Updated

The U.S. military conducted experiments with mustard gas that singled out soldiers of specific races in an attempt to discover which ethnicity might have greater protection from chemical weapon attacks, an investigation has found.

Juan López Negrón, who's Puerto Rican, told National Public Radio that he was involved in experiments during World War II as part of what was known as the San José Project, named after the island in the Gulf of Panama where they were conducted.

López, now 95, remembered that the tests involved soldiers being sent out into the jungle-covered island and sprayed with mustard gas in a combat-like setting that was meant to simulate the South Pacific.
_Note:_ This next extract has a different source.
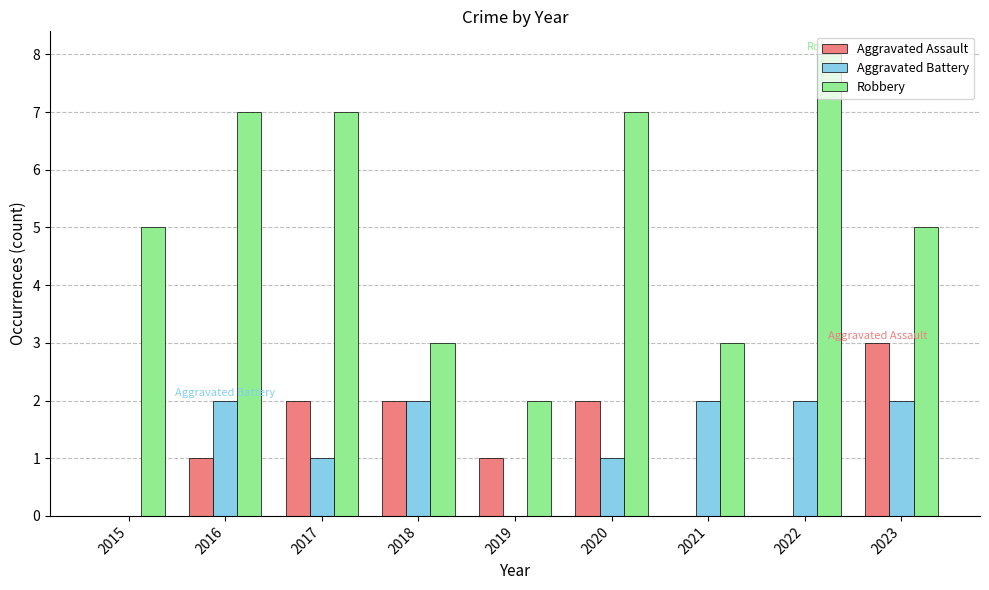

Between 2018 and 2021, which series saw the biggest shift?

Aggravated Assault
"We had uniforms on to protect ourselves, but the animals didn't," he recalled. "There were rabbits. They all died."

López told NPR that he and the other soldiers being tested got sick right away.
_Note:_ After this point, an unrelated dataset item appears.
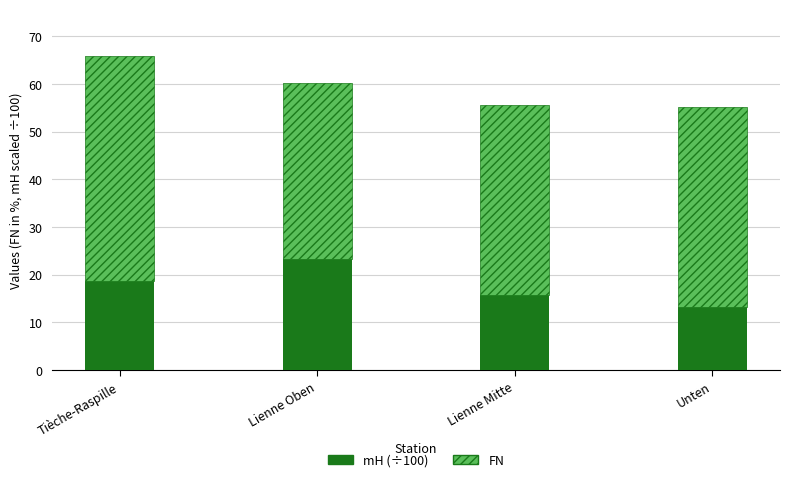

What is the total value across all series at Unten?

55.1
"I spent three weeks in the hospital with a bad fever,” he said. “Almost all of us got sick."

The Pentagon admitted in 1991 that they tested mustard gas on American troops and declassified some documents about the project two years later, but the racial aspect of the testing has been a closely-guarded secret.
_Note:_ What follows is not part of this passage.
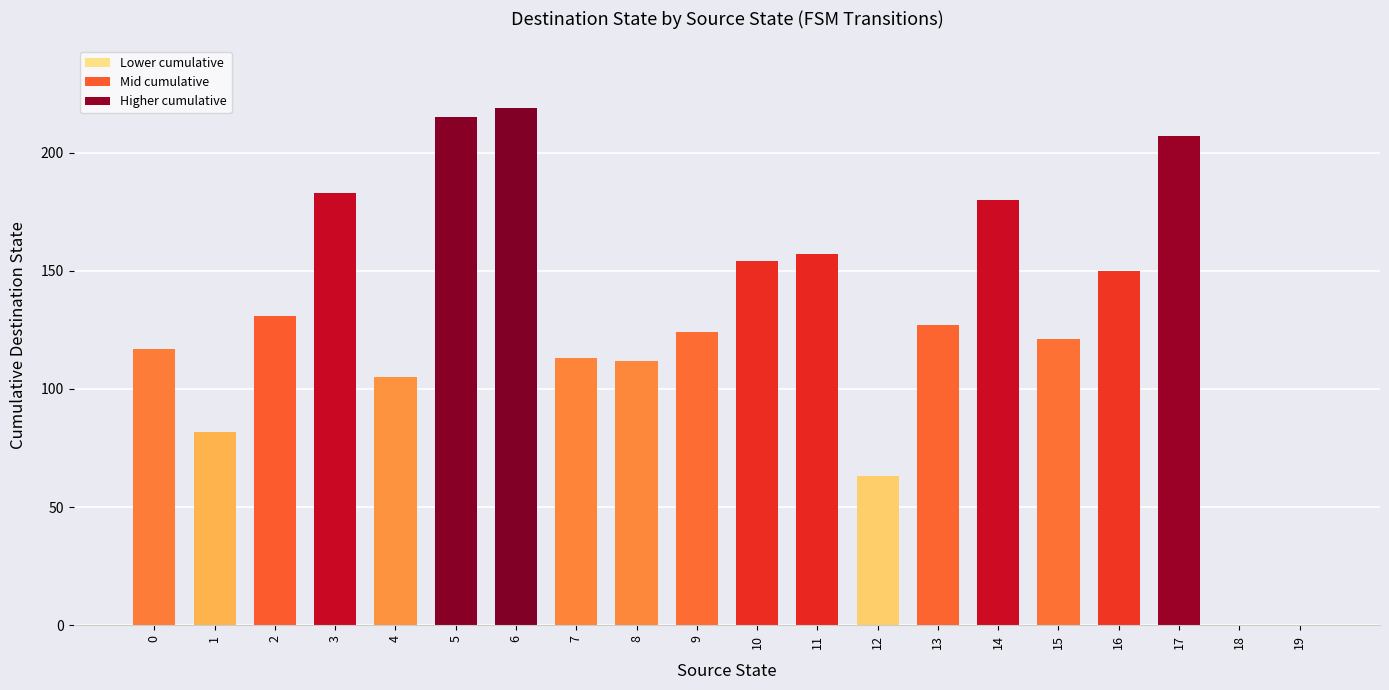

The value at 15 is 121. True or false?

True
According to NPR, some 60,000 American soldiers were involved in the tests. White enlisted men were used as scientific control groups to determine what would be considered a "normal" response to the gas, and then compared to the minority troops.

Japanese-Americans were tested to see how mustard gas might affect Japanese soldiers, while African-Americans and Puerto Ricans were singled out as possible “shock” troops that could be used on the frontlines in the case of chemical attack.

As Susan Smith, a medical historian who first raised the possibility of a racial element to the San José Project tests, put it, the U.S. military was seeking the "ideal chemical soldier."

There were three types of tests performed at Isla San José: applying liquid mustard gas directly to skin, outdoor field tests like López described and chamber tests in which mustard gas was piped into enclosed spaces where soldiers were.

The harmful effects of mustard gas include painful skin blisters and burns, leukemia, skin cancer, emphysema and asthma.

For decades, the tests were shrouded in secrecy. There’s little evidence of what was done, and the troops received no medical monitoring. What’s more, NPR said, the troops were ordered to keep quiet about the tests, prohibiting them from seeking medical care to deal with any residual effects because they were banned to inform doctors about the experiments.

"The first thing to be very clear about is that the Department of Defense does not conduct chemical weapons testing any longer," said Army Col. Steve Warren, director of press operations at the Pentagon. "And I think we have probably come as far as any institution in America on race ... So I think particularly for us in uniform, to hear and see something like this, it's stark. It's even a little bit jarring."

Rep. Barbara Lee, D-Calif., a member of the Congressional Black Caucus who sits on a House subcommittee for veterans’ affairs, told NPR: "I'm angry. I'm very sad. I guess I shouldn't be shocked when you look at the syphilis studies and all the other very terrible experiments that have taken place as it relates to African-Americans and people of color. But I guess I'm still shocked that, here we go again."

Lee said the government should reach out to the surviving troops who were part of the experiments.

"We owe them a huge debt, first of all. And I'm not sure how you repay such a debt," she said.